WRITTEN TASKS.
(a) In the Magic card thread, what share of Vintage decks does it say include Deathrite Shaman?
(b) Using the Magic card thread, explain why Wizards takes more risks with card designs under the F.I.R.E. system.
(c) Write out the Magic card thread from "As for the thread" up to and including "of some debate.".
++++ TEXT PROVIDED
Deathrite Shaman provides:

  1. A way to shut down common graveyard shenanigans, making it an effective hatebears piece.
  2. Ramp which you almost always will have access to given the prevalence of fetch lands in DRS-legal formats.
  3. The ability to ping an opponent for 2.
  4. The ability to heal if you need it.
  5. A blocker who can take out 1/1s (such as common tokens).
  6. A relevant creature type in Elves.
  7. You can play it in any deck that has Green or any deck that has Black, making it easy to slot into any deck running either of those colours (while Ragavan requires you to be in Red).

Look at Vintage play (the only competitive format DRS is legal) and you can easily see the difference in how "broken" they are--DRS is the second most played creature in Vintage, in a whopping 18.9% of decks, with the average deck running a full 4 copies of DRS.

Ragavan is no slouch, sitting at being the sixth most played creature in Vintage, but he appears in only 13.6% of decks, and those decks only run an average of 2.9 copies--he is not even being run as a 3-of on average, let alone DRS's "you run four of these every time".

Ragavan is clearly a good card--there is a reason he is the most played creature in Modern and could be on the chopping block there as it was in Legacy. But to say it is better than DRS is to truly underestimate how powerful of a card DRS is.

Source.

As for the thread itself, starting in Guilds of Ravnica, Wizards adopted a new design system known as the F.I.R.E. system, seeking to design cards that are "Fun, Inspiring, Replayable, and Exciting". Under this new design plan, Wizards takes more risks with their card designs, hoping to make things that are more complex, realizing that they can fix problematic cards after the fact through bannings. Ragavan is a card that clearly falls within the FIRE philosophy (and is from a set where they can play more fast and loose with design to boot, since they do not have Standard to worry about). I expect they playtested the card, found it to be fun and interesting and therefore pass under FIRE--and have been slowly rolling out bans (like in Legacy) when it becomes too problematic.

Whether that is good game design or not is a matter worthy of some debate.

October 23, 2022 11:33 p.m.

Niko9 says... #15

I mean, my main problem with the monkey is that it is so much better on the play than it is on the draw. Well, my real problem is that they somehow made me dislike a monkey pirate, and I want to love monkey pirates : ) But seriously it's just such an imbalanced play pattern when Ragavan wrecks or gets wrecked based on a coin toss.

October 24, 2022 8:34 a.m.

magwaaf says... #16

Ragavan is fine as is.

October 24, 2022 12:25 p.m.

Dead_Blue_ says... #17

Name too dark to read:

Let’s keep in mind that financially speaking DRS is like 7$ and Ragavan is 70$

I feel like your assessment was extremely unfair though so here are some counter points to your thoughts

Deathrite Shaman provides:

A way to shut down common graveyard shenanigans, making it an effective hatebears piece.

Exiling 1 card per turn is not shutting down any strategy for decks that can potentially have 6 cards in the grave by turn 2. (Fetch, bauble, thought scour, fetch) nor is it fast enough to keep up with decks like Living End. I don’t think this is a valid argument at all.

Ramp which you almost always will have access to given the prevalence of fetch lands in DRS-legal formats.
++++++++
++++ DATASET EXTRACT
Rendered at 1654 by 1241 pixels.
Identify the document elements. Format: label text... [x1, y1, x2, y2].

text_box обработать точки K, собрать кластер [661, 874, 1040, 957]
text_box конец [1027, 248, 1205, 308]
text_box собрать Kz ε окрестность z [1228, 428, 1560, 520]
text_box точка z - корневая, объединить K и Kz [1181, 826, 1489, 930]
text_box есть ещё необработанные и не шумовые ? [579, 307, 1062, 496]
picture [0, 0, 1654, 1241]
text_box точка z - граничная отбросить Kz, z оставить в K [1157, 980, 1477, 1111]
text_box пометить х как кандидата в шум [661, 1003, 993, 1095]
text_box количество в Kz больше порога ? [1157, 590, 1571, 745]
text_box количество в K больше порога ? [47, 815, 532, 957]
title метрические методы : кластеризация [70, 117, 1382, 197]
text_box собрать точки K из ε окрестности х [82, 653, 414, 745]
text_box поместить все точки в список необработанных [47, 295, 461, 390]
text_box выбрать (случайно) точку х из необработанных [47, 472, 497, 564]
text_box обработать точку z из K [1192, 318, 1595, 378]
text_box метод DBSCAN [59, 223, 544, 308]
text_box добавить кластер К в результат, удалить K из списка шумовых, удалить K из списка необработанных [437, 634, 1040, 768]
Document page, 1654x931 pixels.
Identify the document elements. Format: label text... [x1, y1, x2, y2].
++++++++
SOLUTIONS FOR EACH TASK.
(a) 18.9% of Vintage decks.

(b) Wizards hopes to make cards that are more complex. It takes these risks because it realizes it can fix problematic cards after the fact through bannings.

(c)
As for the thread itself, starting in Guilds of Ravnica, Wizards adopted a new design system known as the F.I.R.E. system, seeking to design cards that are "Fun, Inspiring, Replayable, and Exciting". Under this new design plan, Wizards takes more risks with their card designs, hoping to make things that are more complex, realizing that they can fix problematic cards after the fact through bannings. Ragavan is a card that clearly falls within the FIRE philosophy (and is from a set where they can play more fast and loose with design to boot, since they do not have Standard to worry about). I expect they playtested the card, found it to be fun and interesting and therefore pass under FIRE--and have been slowly rolling out bans (like in Legacy) when it becomes too problematic.

Whether that is good game design or not is a matter worthy of some debate.